Ground Beef and Cabbage
Ingredients
- 1/2 tablespoon extra virgin olive oil
- 1 pound ground beef
- 1/2 teaspoon minced ginger
- 1 teaspoon garlic powder
- 1 teaspoon onion powder
- 1 teaspoon chili powder
- 1 teaspoon ground black pepper
- 1 teaspoon coconut sugar
- 1/2 large head green cabbage sliced
- 1 red bell pepper thinly sliced
- 1 cup shredded carrots
- 3 green onions chopped
- 3 tablespoons coconut aminos or tamari/soy sauce
- 1 tablespoon apple cider vinegar
- sesame seeds for garnish
Instructions
- Starting with Oil: Place a large skillet on medium-high heat and pour in ½ tablespoon of extra virgin olive oil.
- Cook Beef and Ginger: Add 1 pound of ground beef and ½ teaspoon of minced ginger to the hot skillet. Break the meat apart and brown it for about 5 minutes.
- Add Spices for Flavor: Introduce 1 teaspoon of garlic powder, onion powder, chili powder, ground black pepper, and 1 teaspoon of coconut sugar into the skillet with the beef. Mix thoroughly and cook for an extra minute until it smells aromatic.
- Toss in Vegetables: Add the sliced green cabbage, red bell pepper slices, shredded carrots, and chopped green onions to the beef. Stir and cook over medium heat for 5-7 minutes until the vegetables are tender yet still crisp.
- Mix in Sauces: Pour 3 tablespoons of coconut aminos and 1 tablespoon of apple cider vinegar into the skillet. Stir everything together and cook for another 1-2 minutes.
- Final Touches: Turn off the heat and give the mixture one last stir. Serve the skillet meal sprinkled with sesame seeds as a garnish.

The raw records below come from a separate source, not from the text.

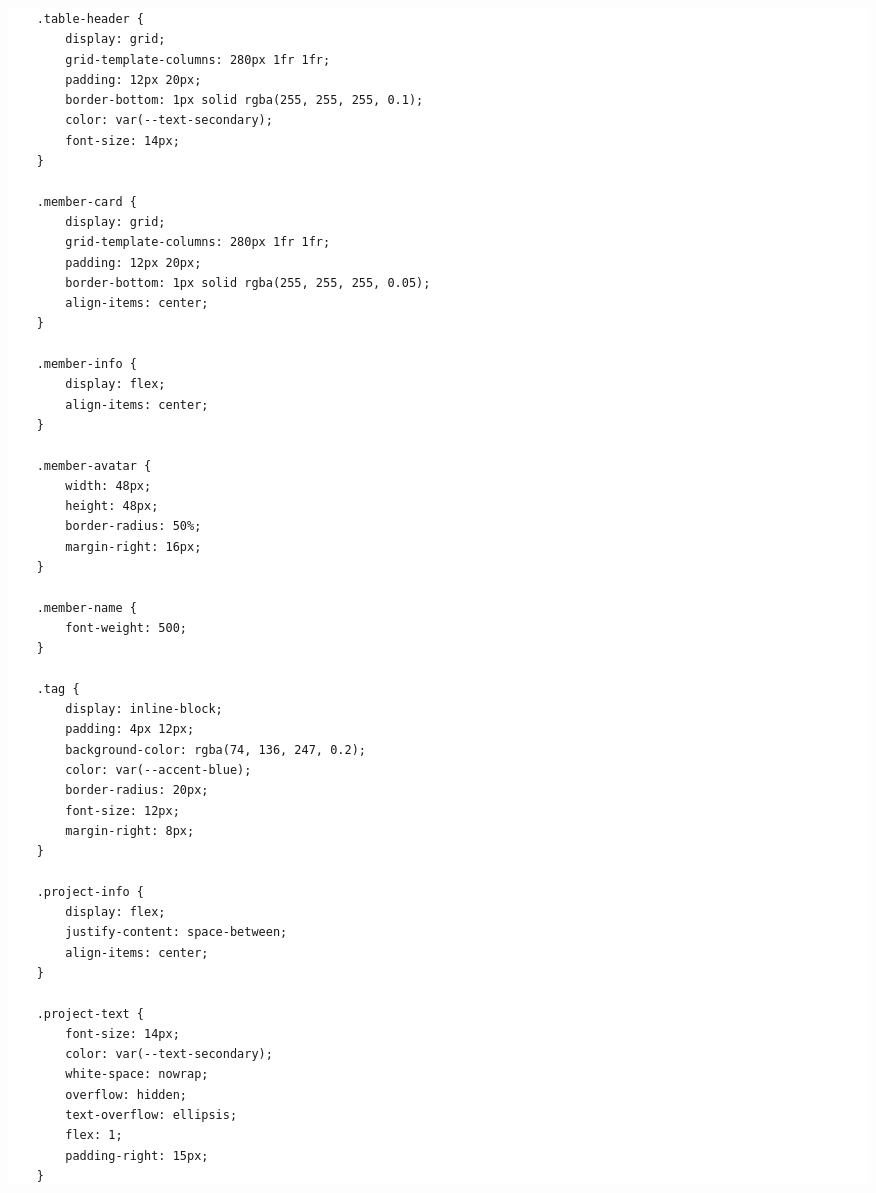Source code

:         .table-header {
            display: grid;
            grid-template-columns: 280px 1fr 1fr;
            padding: 12px 20px;
            border-bottom: 1px solid rgba(255, 255, 255, 0.1);
            color: var(--text-secondary);
            font-size: 14px;
        }
        
        .member-card {
            display: grid;
            grid-template-columns: 280px 1fr 1fr;
            padding: 12px 20px;
            border-bottom: 1px solid rgba(255, 255, 255, 0.05);
            align-items: center;
        }
        
        .member-info {
            display: flex;
            align-items: center;
        }
        
        .member-avatar {
            width: 48px;
            height: 48px;
            border-radius: 50%;
            margin-right: 16px;
        }
        
        .member-name {
            font-weight: 500;
        }
        
        .tag {
            display: inline-block;
            padding: 4px 12px;
            background-color: rgba(74, 136, 247, 0.2);
            color: var(--accent-blue);
            border-radius: 20px;
            font-size: 12px;
            margin-right: 8px;
        }
        
        .project-info {
            display: flex;
            justify-content: space-between;
            align-items: center;
        }
        
        .project-text {
            font-size: 14px;
            color: var(--text-secondary);
            white-space: nowrap;
            overflow: hidden;
            text-overflow: ellipsis;
            flex: 1;
            padding-right: 15px;
        }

How to Store Ground Beef and Cabbage
To store leftover Ground Beef and Cabbage, allow the dish to cool to room temperature, then transfer it into an airtight container. It can be kept in the refrigerator for up to 3-4 days. When ready to eat, reheat the meal gently in a skillet over medium heat, adding a splash of water if necessary to keep it moist, or microwave it until heated through. For longer storage, freeze the cooled dish in a freezer-safe container for up to 2-3 months, thawing in the refrigerator before reheating.